Text block:
_ _ _

I would say that is exactly it, it was a very interesting quarter. From everything that we see in terms of delinquency and charge-off statistics it would certainly look as though 2009 continue to be a year of pretty decent supply and we were trying to be very careful in Q4 not to set the market and in doing so we probably lost more than our fair share although given pricing trends we are fine with that. Hugh Miller – Sidoti & Company: And the deals that you are seeing in the fourth quarter overall did they seem to be much better than what you were seeing in third quarter from a pricing standpoint and from the returns you would anticipate given the adjustments in your expectations for collections given the economy.

Kevin Stevenson

Management

I would say that overall perceived value so that's price relative to perceived collections was improved in Q4 from Q3. Hugh Miller – Sidoti & Company: With regards to the FTE count number I was wondering if you had that for the fourth quarter, I think the third quarter number was 1041.

Steven Fredrickson

Management

We don't have it with us sorry.

Operator

Operator

Your next question comes from the line of Sameer Gokhale – KBW Sameer Gokhale – KBW : Can you go over your comments on the $800,000 that you had in the quarter in OpEx I think as the benefit and then also can you just talk about the sequential trend in your comp and company expenses compared to last quarter because it looks like they were may be down slightly and then you saw the big revenue lift but if you can just talk about the two dynamics there, that would be helpful.

Kevin Stevenson

Management

The first two things were the two components of the reversal, again these around numbers about $500,000 in the reversal of 2008 long-term incentive program, this would have been similar, $1.4 million in Q3 that was reversed. The other piece was our annual true up under FAS123R that kind of goes through every Q4 and that was $300,000. We were also down slightly as we mentioned on our collector headcount and the fourth quarter had a, less workdays than the third quarter and so all of that did impact the quarter-to-quarter comp trend. Sameer Gokhale – KBW : As far as your impairment charges I just want to make sure the impairment charges you took this quarter were those primarily related to the fact that you had accounts that may have historically paid you a lump sum up front and now are going on the payment plans is that what the impairment charges were related to this quarter or was it just kind of general weakness in the consumer.

_ _ _

Short exercise 1:
List every dollar amount that appears in the earnings call transcript above, in the order it first appears.
Short exercise 2:
Pick up the earnings call transcript above at the point where it stops, and write the next part of the exchange.

_ _ _

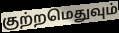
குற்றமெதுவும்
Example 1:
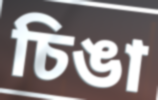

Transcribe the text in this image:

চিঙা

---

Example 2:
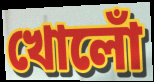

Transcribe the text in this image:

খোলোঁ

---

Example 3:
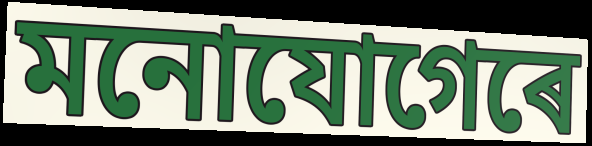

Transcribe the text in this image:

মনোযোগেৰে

_ _ _

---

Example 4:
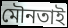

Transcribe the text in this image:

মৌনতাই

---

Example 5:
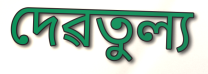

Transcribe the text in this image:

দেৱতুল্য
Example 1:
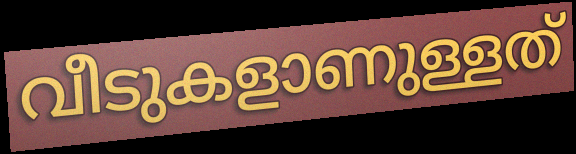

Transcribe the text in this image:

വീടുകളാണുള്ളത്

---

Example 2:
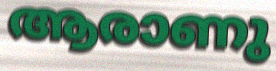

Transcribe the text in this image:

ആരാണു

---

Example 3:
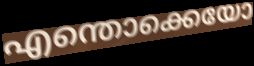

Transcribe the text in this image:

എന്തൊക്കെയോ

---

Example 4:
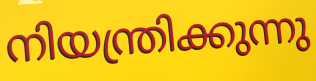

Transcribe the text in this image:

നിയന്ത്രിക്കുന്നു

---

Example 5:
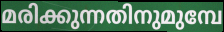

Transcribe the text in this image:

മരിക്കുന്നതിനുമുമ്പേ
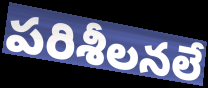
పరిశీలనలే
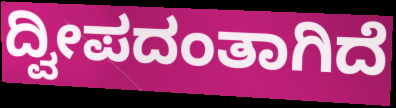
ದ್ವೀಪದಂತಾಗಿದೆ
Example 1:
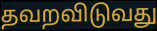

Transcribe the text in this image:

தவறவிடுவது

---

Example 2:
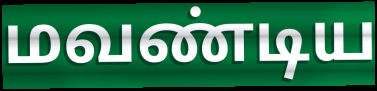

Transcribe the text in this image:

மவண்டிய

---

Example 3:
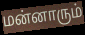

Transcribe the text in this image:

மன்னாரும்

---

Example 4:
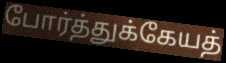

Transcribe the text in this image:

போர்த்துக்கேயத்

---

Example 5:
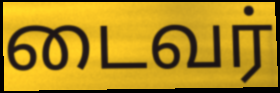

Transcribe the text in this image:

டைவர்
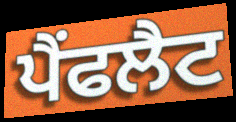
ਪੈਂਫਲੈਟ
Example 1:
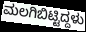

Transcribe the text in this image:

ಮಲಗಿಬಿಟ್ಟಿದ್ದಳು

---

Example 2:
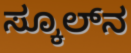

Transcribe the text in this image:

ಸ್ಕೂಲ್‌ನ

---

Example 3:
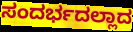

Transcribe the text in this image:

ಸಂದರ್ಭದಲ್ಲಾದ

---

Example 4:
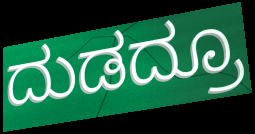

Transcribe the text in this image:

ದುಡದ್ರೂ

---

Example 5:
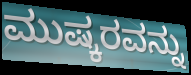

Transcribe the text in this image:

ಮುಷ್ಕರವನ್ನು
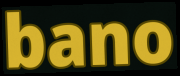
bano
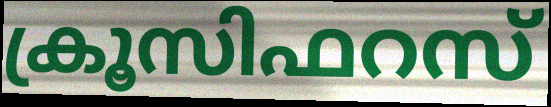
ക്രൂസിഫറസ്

_ _ _

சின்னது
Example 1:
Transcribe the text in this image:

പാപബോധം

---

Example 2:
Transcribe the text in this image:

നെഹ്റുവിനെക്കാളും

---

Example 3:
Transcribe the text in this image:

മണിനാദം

_ _ _

Written response 1:
$800,000
$500,000
$1.4 million
$300,000

Written response 2:
Steven Fredrickson

Management

I believe that is the case I believe that some of this impairment charge that we are incurring is result of that, I believe that some of the impairment charges we are booking today is resultant of the legal strategy that I described but the thing as we observe it though from a finance perspective if the cash wasn't there in November and December I don't assume is going to be here in June of next year. We take our lumps and move on and as I tried to go through these are reserves you can see that some of the cash shortfalls actually were doubled in terms of the allowance we took so we took twice as large allowance as our cash shortfall was. We are trying to be thoughtful as we go through these pools. Something else we are doing this quarter we are looking to give you a little bit more granularity in the 10-Qs and 10-Ks as well so we are looking to figure out a way to put some more yearly tranche allowance granularity out for you. Sameer Gokhale – KBW : This is something I have struggled with also and it is the magnitude of the impairment charges I know you talked about this in the past a lot but as you sit here today and you look at where we are at in the quarter and you look at the unemployment rate going up in some of these economic pressures, is it safe to say well okay you had a larger impairment charge than normal in Q4 but you got the bulk of them now behind you and that going forward you accounted for some of that economic weakness, can we get a sense of how we should think about that again given the state of the economy.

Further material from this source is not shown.